Как объяснить этот разрыв между обездоленными классами (в самом широком смысле) и строительством Европейского Союза? Наиболее правдоподобным объяснением, на мой взгляд, является (во многом оправданное) представление о том, что от европейского единого рынка в первую очередь выиграли наиболее влиятельные игроки и наиболее благополучные социальные группы. Действительно, трудно отрицать, что налоговая конкуренция между странами Европы привела к тому, что они исказили свои налоговые структуры таким образом, чтобы извлечь выгоду из наиболее мобильных субъектов в ущерб обездоленным. Идея о том, что социально обездоленные спонтанно и иррационально националистичны (или даже расисты), что удобно позволяет "прогрессивным" элитам оправдывать свою цивилизаторскую миссию, едва ли выдерживает анализ. Например, опрос после выборов 1958 года содержит вопросы о сохранении французского колониального господства в Алжире и Западной Африке. В обоих случаях мы видим, что рабочие чаще всего выступали за немедленную независимость в соответствии с эгалитарным интернационализмом, который в то время отстаивали коммунистическая и социалистическая партии. Высокообразованные люди занимали выжидательную позицию, а самозанятые больше всего поддерживали сохранение Алжира французским и продолжение французского колониального правления в Африке (возможно, потому что они больше отождествляли себя с репатриированными колонистами и имуществом, которое они потеряли в колониях). Бедные не более спонтанно националистичны, чем богатые: национализм исторически, социально и политически конструируется и деконструируется.

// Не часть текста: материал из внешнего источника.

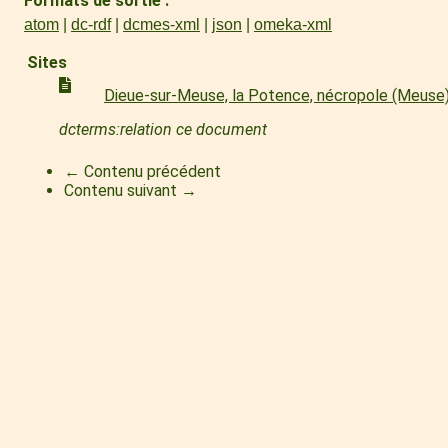
Formats de sortie
atom
dc-rdf
dcmes-xml
json
omeka-xml
Sites
Dieue-sur-Meuse, la Potence, nécropole (Meuse
dcterms:relation ce document
← Contenu précédent
Contenu suivant →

РИС. 14.20. Европейский раскол во Франции: Референдумы 1992 и 2005 годов
Интерпретация: На референдуме 1992 года по Маастрихтскому договору ("да" набрал 51%), как и на референдуме 2005 года по Европейскому конституционному договору ("да" проиграл 45%), голосование было сильно перекошено в социальном плане: верхние децили доходов, образования и благосостояния проголосовали за "да", в то время как нижние децили проголосовали за "нет". Примечание: D1 относится к нижнему децилю, D2 - к следующему, а D10 - к верхнему. Источники и серии: piketty.pse.ends.fr/ideology.

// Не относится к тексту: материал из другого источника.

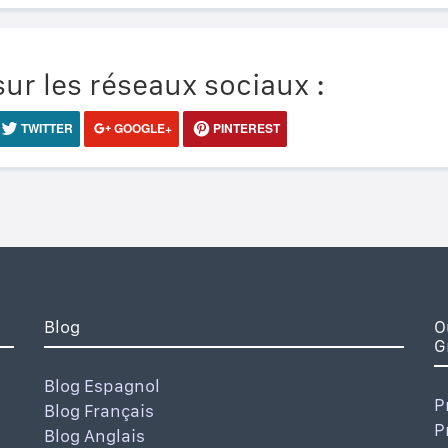
ur les réseaux sociaux :
TWITTER
GOOGLE+
PINTEREST
Blog
O
G
Blog Espagnol
P
Blog Français
P
Blog Anglais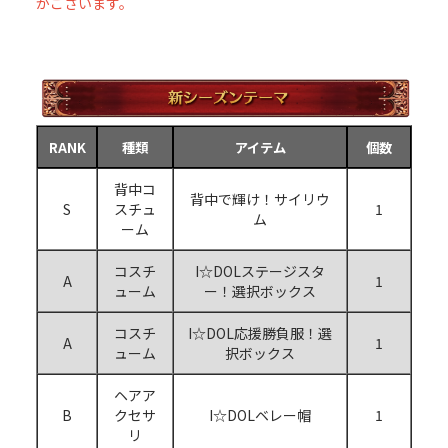
がございます。
RANK
種類
アイテム
個数
背中コ
背中で輝け！サイリウ
S
スチュ
1
ム
ーム
コスチ
I☆DOLステージスタ
A
1
ューム
ー！選択ボックス
コスチ
I☆DOL応援勝負服！選
A
1
ューム
択ボックス
ヘアア
B
クセサ
I☆DOLベレー帽
1
リ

После такого социального перекоса в голосовании, и особенно после отклонения Европейского конституционного договора в 2005 году, можно было бы подумать, что во Франции и Европе произойдет смена политического курса. До тех пор, пока Европейский Союз не будет ясно и наглядно продемонстрирован, что он служит делу социальной и фискальной справедливости (например, путем введения европейского налога на высокие доходы и крупные состояния), трудно представить себе конец горького развода, который оттолкнул обездоленные классы от европейского проекта.